Our competitors

Last night I watched a television programme about ants. They are, apparently, eusocial. This means they have highly developed patterns of cooperation. They organise between them who does what, and they look after each other. It makes them exceptionally successful, able to bite people all over the world.

But for humans it’s different. The mantra for us, these days, is competitiveness. We are constantly up against ‘our competitors’. Those years at the end of the Second World War when our grandparents became internationalists, wanted to improve the state of the whole world, and created the United Nations, the World Health Organisation, the International Declaration of Human Rights and other international agencies, have gone. The dominant narrative these days is not that we should cooperate to build a better society, but that most of us should accept lower wages and poorer living conditions in order to compete successfully against countless others who are also accepting ever-increasing sacrifices to compete against us.

It’s a different vision of what human life is about: what’s possible, what’s desirable, what’s to be expected.

Differences like this have existed all through history. They play a major part in the Bible. A key difference between the Hebrew scriptures (the Christian ‘Old Testament’) and other ancient near eastern texts of their time is the belief that there is only one god. Typically in the ancient near east, each nation had its national god. There were other gods too – forces of nature, demons causing illnesses – but the national god was the one who defended the nation and fought in its wars. Greeks and Romans would later identify their gods with each other – Zeus with Jupiter, Artemis with Diana – but Assyrians, Babylonians and Hittites thought that just as they fought each other in wars, so did their gods. If Babylonians have been created by the god Marduk and Assyrians have been created by Assur, it is not self-evident that they have any common interests, let alone that they would all benefit by living together in peace and harmony.

Monotheism changes all this.

Have you not known? Have you not heard?
Has it not been told you from the beginning?
Have you not understood from the foundations of the earth?
It is he who sits above the circle of the earth,
and its inhabitants are like grasshoppers:
who stretches out the heavens like a curtain,
and spreads them like a tent to live in;
who brings princes to naught,
and makes the rulers of the earth as nothing. (Isaiah 40:21-23)

If the different nations were made by different gods for different purposes, irresolvable conflict is only to be expected. If, on the other hand, we have all been created by the same god, and if that god has consistent purposes, then the purpose of my life ought to be compatible with the purpose of yours, and so on all round the world. There is reason to believe it possible for us all to live together in peace and harmony, cooperating with each other to make life better for each other.

Gerd Theissen argues that ‘the Jewish monotheism which came into being in the situation of a defeated people ravaged by war, embraced the unique vision of an overcoming of war.’ This is because ‘When everyone recognizes the one and only God, there can be no more wars; this is a logical notion, if wars are wars between different gods’ (Biblical Faith: An Evolutionary Approach, Philadelphia: Fortress, 1985, p. 71. Realistically, he adds that ‘this logic does not govern the behavior of Jews, Christians, and Moslems’.)

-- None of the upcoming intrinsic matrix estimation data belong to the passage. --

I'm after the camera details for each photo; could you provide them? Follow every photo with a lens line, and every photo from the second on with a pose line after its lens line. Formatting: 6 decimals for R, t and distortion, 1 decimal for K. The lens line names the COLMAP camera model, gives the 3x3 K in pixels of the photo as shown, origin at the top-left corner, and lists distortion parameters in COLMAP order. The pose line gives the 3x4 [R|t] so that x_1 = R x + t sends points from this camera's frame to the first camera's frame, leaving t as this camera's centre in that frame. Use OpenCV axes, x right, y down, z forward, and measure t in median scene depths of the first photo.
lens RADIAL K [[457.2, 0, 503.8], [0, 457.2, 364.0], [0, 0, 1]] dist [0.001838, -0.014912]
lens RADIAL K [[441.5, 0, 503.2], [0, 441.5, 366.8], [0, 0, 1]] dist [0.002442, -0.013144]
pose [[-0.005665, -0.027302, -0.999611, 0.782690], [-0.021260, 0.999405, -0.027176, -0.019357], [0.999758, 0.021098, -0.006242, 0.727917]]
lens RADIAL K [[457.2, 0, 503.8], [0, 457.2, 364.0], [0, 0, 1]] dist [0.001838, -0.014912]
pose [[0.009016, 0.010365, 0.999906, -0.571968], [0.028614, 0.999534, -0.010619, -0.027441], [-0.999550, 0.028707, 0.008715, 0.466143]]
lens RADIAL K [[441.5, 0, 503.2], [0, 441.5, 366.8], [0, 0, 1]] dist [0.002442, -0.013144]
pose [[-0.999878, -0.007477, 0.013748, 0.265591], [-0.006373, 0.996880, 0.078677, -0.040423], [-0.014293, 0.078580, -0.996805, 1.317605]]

Thus the idea that all people were created by the same god, with a consistent purpose, changes perceptions of humanity. What is most significant about foreigners is what they have in common with us, not what makes them different. They share with us a common purpose.

Today, though, the dominant narrative is that God has no place in the public sphere. Once again competition takes precedence over competition in public discourse. Whether it ‘works’ better depends on what your priorities are; but for my money, ants do better.